Proper now, at this time, you possibly can spend $14,000 and purchase a humanoid robotic.
There isn’t a security certification reviewed, no standardized take a look at protocol verified. You get a machine able to bodily pressure and real-time autonomous decision-making. And the frameworks for validating its conduct are nonetheless catching as much as what it might probably do.
That’s not a criticism of the engineers constructing these techniques. The intelligence facet of robotics is advancing at a tempo that genuinely deserves the thrill it will get: higher notion, extra strong locomotion, sooner inference, and tighter management loops.
However right here’s the query I preserve coming again to: Because the management structure of those techniques evolves from easy teleoperation all the way in which to totally autonomous reinforcement studying, are our testing methodologies and security validation processes evolving with them?
I don’t suppose they’re. Not but. And I believe that hole is value speaking about, to not gradual the business down, however to assist it scale responsibly.
Two analysis papers I’ve labored on just lately have formed how I take into consideration this. One proposes a framework for classifying robotic intelligence by its underlying management structure. The opposite examines how software program security threat evaluation must evolve for AI-driven techniques.
Collectively, they level towards one thing the business more and more wants: a testing philosophy that scales alongside autonomy. One the place formal security ensures exchange test-case enumeration on the highest ranges, and the place adversarial robustness analysis turns into as routine as useful testing.
First, a map of the place we’re

Earlier than we are able to speak about the best way to take a look at autonomous techniques, it helps to be exact about what sort of system we’re really testing.
In a paper revealed in IJRCAR in March 2026, I proposed a five-level taxonomy that classifies robots by their cognitive and management structure, not by how attentive a human operator is — because the SAE driving levels do — however by how the machine itself is processing data and producing conduct.
Ranges 0 and 1: Teleoperation and imitation. At Stage 0, a human is doing all of the considering. The robotic executes intent instantly through teleoperation. At Stage 1, it has discovered to mimic from recorded demonstrations via conduct cloning and may function with no reside operator, however solely throughout the bounds of what it’s seen. The brittleness right here is well-documented: Robots educated on clear, structured demonstrations wrestle when real-world situations drift even barely from coaching knowledge. A distinct flooring texture, an object positioned at an unfamiliar angle. Testing at these ranges is comparatively tractable, and the tooling is mature.

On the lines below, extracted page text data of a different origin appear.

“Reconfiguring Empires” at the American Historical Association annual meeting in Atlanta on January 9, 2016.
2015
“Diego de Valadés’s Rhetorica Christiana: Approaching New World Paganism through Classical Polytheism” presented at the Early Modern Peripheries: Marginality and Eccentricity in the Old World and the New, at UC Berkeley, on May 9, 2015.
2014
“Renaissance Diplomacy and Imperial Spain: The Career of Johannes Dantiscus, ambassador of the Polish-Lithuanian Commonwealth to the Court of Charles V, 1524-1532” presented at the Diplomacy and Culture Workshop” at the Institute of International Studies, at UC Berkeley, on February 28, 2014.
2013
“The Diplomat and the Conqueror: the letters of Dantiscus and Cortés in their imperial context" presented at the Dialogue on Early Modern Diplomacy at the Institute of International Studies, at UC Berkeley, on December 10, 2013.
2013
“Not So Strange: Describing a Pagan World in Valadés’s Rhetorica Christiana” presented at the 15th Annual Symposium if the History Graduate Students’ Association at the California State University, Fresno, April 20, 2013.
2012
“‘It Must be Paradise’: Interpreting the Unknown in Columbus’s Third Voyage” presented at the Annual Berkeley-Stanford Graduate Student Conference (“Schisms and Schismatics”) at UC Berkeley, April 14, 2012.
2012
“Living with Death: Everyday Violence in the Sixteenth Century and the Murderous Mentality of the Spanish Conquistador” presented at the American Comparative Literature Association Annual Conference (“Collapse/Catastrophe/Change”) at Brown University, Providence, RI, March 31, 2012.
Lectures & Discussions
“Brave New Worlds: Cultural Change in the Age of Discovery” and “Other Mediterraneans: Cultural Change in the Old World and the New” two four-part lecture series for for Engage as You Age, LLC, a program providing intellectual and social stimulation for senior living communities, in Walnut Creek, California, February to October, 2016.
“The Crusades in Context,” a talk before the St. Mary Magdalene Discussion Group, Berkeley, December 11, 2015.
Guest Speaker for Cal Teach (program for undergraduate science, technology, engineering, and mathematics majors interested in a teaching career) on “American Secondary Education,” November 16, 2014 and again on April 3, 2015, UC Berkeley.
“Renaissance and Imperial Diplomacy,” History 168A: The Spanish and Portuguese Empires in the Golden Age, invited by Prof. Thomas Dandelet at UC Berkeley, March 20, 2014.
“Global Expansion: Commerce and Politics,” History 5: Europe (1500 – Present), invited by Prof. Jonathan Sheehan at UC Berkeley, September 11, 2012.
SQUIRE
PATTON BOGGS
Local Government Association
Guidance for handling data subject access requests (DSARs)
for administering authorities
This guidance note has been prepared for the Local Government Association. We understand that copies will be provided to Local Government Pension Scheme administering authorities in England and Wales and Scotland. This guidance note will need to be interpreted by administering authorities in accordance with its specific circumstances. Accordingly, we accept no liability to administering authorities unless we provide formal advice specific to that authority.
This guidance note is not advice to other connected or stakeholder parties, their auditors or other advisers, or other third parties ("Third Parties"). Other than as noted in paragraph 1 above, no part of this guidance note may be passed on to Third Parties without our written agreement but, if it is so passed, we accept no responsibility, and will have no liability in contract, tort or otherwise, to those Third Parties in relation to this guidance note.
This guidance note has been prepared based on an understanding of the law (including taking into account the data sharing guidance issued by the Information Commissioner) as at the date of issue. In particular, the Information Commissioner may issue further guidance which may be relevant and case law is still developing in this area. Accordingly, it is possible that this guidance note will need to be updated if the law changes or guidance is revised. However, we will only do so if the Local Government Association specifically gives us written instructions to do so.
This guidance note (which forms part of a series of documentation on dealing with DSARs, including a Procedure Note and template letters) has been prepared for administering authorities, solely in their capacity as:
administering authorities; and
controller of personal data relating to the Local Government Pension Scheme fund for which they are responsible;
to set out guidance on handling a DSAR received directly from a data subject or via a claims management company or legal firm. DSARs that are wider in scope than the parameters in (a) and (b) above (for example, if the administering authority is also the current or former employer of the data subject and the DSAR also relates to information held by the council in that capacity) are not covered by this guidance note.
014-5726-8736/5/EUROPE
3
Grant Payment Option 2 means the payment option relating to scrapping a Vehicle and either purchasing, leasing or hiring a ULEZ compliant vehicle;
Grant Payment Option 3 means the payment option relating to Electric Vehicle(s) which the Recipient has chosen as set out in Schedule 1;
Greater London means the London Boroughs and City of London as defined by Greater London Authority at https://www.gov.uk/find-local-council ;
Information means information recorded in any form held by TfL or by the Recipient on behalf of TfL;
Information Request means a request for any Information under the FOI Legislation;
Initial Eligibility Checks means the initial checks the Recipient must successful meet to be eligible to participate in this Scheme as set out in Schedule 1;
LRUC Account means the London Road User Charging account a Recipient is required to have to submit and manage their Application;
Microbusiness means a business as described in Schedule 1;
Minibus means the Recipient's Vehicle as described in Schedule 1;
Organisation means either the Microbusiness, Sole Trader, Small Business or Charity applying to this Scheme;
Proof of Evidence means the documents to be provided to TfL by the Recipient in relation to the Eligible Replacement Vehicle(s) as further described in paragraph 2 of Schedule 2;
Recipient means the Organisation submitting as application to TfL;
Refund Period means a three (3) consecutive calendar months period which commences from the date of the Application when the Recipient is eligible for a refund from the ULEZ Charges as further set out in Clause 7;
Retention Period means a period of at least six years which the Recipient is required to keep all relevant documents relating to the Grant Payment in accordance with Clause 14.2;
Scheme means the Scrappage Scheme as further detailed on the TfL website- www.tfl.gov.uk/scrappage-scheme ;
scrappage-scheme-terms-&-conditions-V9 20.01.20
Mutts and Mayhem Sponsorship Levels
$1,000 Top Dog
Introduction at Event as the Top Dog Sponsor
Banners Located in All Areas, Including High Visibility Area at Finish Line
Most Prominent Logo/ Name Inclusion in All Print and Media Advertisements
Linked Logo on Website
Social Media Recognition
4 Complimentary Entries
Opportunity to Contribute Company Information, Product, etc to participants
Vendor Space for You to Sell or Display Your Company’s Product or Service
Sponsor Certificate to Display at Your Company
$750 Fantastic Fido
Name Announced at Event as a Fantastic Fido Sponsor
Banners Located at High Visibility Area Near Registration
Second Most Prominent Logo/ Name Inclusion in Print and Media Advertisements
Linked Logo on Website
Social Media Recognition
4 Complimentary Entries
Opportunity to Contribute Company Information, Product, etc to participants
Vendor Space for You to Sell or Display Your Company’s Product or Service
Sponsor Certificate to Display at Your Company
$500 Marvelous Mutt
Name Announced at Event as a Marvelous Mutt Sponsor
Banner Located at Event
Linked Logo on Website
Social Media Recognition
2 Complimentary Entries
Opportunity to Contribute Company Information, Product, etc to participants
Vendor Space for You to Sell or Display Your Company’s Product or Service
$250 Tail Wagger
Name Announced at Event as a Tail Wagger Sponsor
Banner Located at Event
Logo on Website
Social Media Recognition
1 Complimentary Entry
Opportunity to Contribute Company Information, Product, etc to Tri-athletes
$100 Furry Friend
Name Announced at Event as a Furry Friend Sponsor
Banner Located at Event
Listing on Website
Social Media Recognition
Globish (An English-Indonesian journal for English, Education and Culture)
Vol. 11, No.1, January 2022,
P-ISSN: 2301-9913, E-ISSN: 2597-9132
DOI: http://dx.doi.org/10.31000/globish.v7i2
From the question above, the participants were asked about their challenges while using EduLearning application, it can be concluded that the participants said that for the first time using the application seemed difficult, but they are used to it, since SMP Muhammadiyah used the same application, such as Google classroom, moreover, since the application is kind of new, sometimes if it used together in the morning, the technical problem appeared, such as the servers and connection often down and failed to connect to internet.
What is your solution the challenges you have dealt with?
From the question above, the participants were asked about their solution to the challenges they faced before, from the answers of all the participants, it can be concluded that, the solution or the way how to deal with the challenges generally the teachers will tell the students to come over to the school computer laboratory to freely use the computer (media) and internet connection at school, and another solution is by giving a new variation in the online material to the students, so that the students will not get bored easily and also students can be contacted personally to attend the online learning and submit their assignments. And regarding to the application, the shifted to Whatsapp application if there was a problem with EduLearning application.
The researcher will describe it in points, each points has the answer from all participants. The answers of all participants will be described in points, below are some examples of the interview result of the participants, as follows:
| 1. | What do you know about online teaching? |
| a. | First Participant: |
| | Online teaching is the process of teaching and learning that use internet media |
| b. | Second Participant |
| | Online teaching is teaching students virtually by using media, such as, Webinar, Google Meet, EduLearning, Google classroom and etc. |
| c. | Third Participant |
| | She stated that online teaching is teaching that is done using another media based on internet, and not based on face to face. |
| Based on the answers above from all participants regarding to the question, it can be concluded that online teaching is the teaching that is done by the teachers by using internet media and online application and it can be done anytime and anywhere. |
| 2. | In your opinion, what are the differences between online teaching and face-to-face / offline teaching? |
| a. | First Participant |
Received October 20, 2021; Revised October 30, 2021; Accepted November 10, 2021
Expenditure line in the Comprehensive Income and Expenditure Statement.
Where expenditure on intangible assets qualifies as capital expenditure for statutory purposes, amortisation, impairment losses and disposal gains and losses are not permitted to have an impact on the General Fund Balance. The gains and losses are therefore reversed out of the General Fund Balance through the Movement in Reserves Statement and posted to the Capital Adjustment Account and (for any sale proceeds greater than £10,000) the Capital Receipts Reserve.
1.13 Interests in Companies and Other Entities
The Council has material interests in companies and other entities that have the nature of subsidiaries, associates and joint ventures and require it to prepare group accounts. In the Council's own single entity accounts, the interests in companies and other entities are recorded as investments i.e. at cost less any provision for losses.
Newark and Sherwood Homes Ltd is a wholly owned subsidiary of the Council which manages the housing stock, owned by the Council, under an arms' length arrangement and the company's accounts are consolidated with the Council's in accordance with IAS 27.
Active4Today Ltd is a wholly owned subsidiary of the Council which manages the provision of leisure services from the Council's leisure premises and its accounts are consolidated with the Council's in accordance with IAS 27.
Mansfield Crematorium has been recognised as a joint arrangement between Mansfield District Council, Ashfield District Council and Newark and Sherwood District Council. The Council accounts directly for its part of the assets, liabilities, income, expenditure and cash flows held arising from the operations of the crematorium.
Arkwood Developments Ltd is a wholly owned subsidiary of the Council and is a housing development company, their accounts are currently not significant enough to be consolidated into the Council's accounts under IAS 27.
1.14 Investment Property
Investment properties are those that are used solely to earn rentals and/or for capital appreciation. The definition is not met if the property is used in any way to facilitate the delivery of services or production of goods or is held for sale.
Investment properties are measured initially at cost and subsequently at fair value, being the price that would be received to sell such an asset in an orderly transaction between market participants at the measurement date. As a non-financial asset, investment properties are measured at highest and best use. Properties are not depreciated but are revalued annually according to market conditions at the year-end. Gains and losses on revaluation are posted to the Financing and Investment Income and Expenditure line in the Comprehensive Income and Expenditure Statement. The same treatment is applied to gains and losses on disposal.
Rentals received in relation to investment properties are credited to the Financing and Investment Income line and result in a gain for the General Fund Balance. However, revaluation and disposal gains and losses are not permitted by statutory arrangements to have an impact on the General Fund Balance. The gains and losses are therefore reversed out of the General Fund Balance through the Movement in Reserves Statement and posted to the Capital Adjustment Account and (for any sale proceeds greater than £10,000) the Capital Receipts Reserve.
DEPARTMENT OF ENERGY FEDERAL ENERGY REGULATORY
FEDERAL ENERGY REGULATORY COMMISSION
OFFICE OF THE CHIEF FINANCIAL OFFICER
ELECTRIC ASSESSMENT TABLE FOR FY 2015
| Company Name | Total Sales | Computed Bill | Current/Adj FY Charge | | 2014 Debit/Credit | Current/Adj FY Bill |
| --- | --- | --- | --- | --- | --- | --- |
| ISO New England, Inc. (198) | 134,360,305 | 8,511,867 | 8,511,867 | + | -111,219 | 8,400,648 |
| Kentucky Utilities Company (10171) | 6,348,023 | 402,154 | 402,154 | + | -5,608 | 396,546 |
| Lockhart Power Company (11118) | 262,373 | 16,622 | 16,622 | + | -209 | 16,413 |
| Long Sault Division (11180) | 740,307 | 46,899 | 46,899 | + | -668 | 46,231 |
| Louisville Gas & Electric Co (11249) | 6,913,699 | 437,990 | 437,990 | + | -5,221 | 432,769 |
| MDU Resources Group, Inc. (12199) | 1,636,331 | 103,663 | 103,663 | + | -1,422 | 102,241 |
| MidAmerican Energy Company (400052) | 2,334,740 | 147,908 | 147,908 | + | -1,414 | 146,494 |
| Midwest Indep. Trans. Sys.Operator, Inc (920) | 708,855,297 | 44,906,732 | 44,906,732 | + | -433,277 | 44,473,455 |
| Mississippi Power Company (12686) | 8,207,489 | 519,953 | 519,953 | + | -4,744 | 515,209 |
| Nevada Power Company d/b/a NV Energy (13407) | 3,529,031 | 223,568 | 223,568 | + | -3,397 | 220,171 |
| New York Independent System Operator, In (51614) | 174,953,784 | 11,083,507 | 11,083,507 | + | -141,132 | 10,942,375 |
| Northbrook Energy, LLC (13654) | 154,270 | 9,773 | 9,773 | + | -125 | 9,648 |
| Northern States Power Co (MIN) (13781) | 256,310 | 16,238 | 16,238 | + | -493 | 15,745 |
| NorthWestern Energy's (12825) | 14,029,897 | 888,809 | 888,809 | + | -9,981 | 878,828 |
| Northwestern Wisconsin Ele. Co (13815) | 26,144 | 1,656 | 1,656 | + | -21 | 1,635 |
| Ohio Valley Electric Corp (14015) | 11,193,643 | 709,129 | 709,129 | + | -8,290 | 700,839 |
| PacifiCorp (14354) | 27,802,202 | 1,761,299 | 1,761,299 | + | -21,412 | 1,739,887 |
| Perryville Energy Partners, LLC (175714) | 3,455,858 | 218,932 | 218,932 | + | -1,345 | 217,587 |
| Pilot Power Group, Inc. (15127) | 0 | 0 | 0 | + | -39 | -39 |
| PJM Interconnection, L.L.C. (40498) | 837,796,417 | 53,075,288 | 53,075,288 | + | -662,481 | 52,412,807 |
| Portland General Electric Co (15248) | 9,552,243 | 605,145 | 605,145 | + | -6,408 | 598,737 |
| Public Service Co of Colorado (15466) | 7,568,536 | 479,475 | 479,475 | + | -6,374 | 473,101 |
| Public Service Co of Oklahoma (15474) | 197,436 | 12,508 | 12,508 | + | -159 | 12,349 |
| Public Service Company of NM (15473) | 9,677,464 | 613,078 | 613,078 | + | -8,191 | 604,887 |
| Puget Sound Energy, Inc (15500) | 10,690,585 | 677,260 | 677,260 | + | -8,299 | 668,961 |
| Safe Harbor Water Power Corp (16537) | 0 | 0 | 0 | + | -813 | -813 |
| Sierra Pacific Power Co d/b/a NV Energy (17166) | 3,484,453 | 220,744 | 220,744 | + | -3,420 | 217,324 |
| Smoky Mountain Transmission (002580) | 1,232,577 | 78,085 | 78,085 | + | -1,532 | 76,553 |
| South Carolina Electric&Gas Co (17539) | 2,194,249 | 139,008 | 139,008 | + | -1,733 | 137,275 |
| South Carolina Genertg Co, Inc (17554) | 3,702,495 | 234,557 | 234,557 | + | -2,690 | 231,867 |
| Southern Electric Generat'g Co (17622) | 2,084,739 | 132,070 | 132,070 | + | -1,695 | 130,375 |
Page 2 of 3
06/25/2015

Stage 2: Supervised real-time studying. The robotic can detect its personal uncertainty, pause safely, request correction, and combine that correction into its future conduct utilizing inverse reinforcement studying. Testing turns into a two-part problem: validating the uncertainty detection mechanism itself, and validating the integrity of the educational replace triggered by every corrective intervention.
Stage 3: Self-supervised studying. The robotic generates its personal coaching indicators via trial and error, annotating its personal successes and failures with out human enter. Right here, the take a look at engineer’s job basically adjustments. You’re now not simply testing mounted conduct. You’re validating a system that’s repeatedly rewriting its personal coverage. Testing must assess not simply present efficiency, but in addition the protection of the educational course of itself.
Stage 4: Reinforcement studying. Full autonomy. The robotic frames each process as an optimization downside and solves it via steady interplay with its setting, usually discovering options a human couldn’t show. At this degree, conventional take a look at case enumeration breaks down. The conduct house is just too giant, too dynamic, and too emergent to enumerate exhaustively.
Every degree up this ladder doesn’t simply add functionality. It additionally provides a basically completely different sort of failure mode and calls for a basically completely different strategy to validation.
The place present security frameworks fall brief
The go-to threat evaluation device in automotive and robotics software program improvement is FMEA (failure mode and results evaluation). In a co-authored paper revealed in IRE Journals (2025), we examined the precise limitations of software program design FMEA when utilized to AI-driven techniques, and what a extra strong strategy appears like.
The core situation is the chance precedence quantity, or RPN, which is FMEA’s customary scoring mechanism. It multiplies Severity, Prevalence, and Detection right into a single rating. The issue turns into apparent the second you set numbers to it: a catastrophic failure rated Severity 10, Prevalence 1, Detection 1 scores 10. So does a average failure rated Severity 1, Prevalence 1, Detection 10. Similar quantity. Utterly completely different risk.
In a conventional deterministic software program system, skilled engineers work round this with judgment. In a neural network-driven system the place failure modes are emergent and context-dependent, that judgment is far more durable to use reliably.
The results of getting it mistaken aren’t only a failed take a look at. They’re deployment delays, legal responsibility publicity, and within the worst circumstances, incidents that set again public belief in a whole product class.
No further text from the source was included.